Alerial chuckled slightly, “No, my boy, I cannot read your mind. I will reveal soon enough how I came to know these things.” Alerial reached the crest of his hill and stopped to take a drink of water while surveying the view of the forested hills obscured here and there by blue mists. “You felt watched because you were. My people do not trust outsiders and prefer to observe behavior first before making contact. You were moving so quickly through our land, that I’m sure most thought not to bother you and let you continue on your way. My people are not hostile to the Sarion. We deal with radia hunters and other traders looking for saffira stones, raw or refined. However, I do not know why you should feel watched now. You are in my company and there is no longer any reason to observe your behavior.”

“I still feel it,” Dashyl said, his eyes darting from tree trunk to tree trunk to see if someone might be hiding behind each one.

“Perhaps you are sensitive to the eyes of birds, my friend,” Alerial said as he began walking down the other side of the hill.

“Maybe,” Dashyl mumbled.

“Tell me, Dashyl, did your father tell you how you could get home if you were ever separated?”

Dashyl thought for a minute. “Yes! Yes, he did!” Dahsyl cried out, suddenly remembering. “The airships! He said to follow the airships to a town where I could get on an airship and fly home! Follow them to…” Dashyl couldn’t remember the name.

“Trader’s Haunt,” Alerial finished. "It is a bit of a journey from here, but your father was right, it is shorter and probably safer to travel this route home.”

“Trader’s Haunt,” Dashyl repeated slowly as he scanned the sky for airships.

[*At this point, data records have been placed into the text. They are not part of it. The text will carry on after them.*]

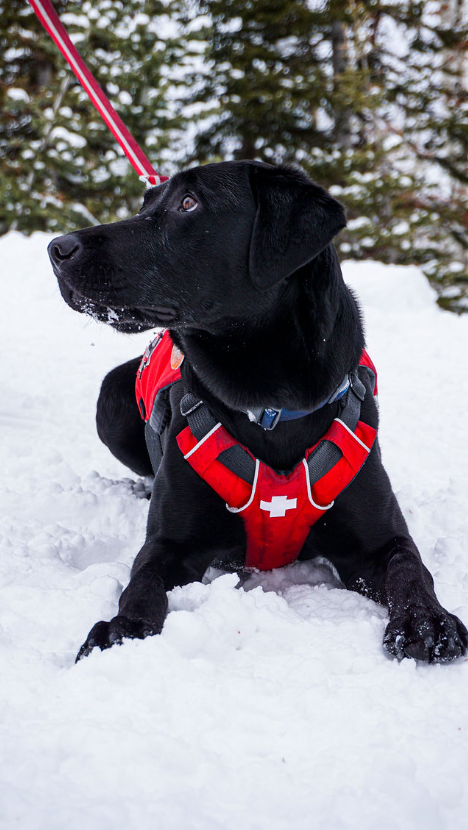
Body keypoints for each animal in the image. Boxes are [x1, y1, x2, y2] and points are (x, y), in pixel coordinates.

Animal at [48, 162, 468, 668]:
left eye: (188, 203)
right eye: (146, 202)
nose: (57, 248)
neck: (269, 405)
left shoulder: (379, 541)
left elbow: (411, 567)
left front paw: (427, 622)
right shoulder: (169, 544)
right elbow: (142, 581)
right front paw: (123, 629)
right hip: (110, 398)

“There should be an airship heading there tomorrow that you could follow. I suggest you head due east toward the Radiabergs, you most likely will find a radia hunter or other trader there you can travel with the rest of the way to Trader’s Haunt. The airships move quickly and it will be difficult for you to follow for long.” Aleria nodded to himself as if confirming his plan now that he had said it aloud. “But I must warn you. Trader’s Haunt is a dangerous place. There is little compassion or care for others. A few Akrasa have traveled there over the years for various reasons, but they do not stay long and they never wish to return. Beware of being tricked or swindled. I will give you some raw saffira you can sell to earn your passage home.”

“Why are you helping me so much?”

Alerial slowed his pace and patted the boy’s shoulder as they walked. “I lost my mother at a young age, and I could not imagine losing two parents. I know your father loved you very much. Helping you is a way to honor his memory.”

“Oh. I see.” Dashyl said, watching the ground just ahead of his footfalls. The two grew quiet again as the trail looped back toward Alerial’s home.

“In the morning,” Alerial said that night as they ate their dinner, “We will make you ready for your journey and you will be on your way. Before you leave, I will tell you how I know the things I do about you and your father.” Dashyl nodded. He was ready.

As he drifted off to sleep that night, all Dashyl could think about was what had happened as he and his father were attacked by the carapid. Had he ignored his father’s pleas and not run away, but instead returned to try and help him? “I'll never know,” were the three words he kept repeating in his head like a mantra inviting unconsciousness.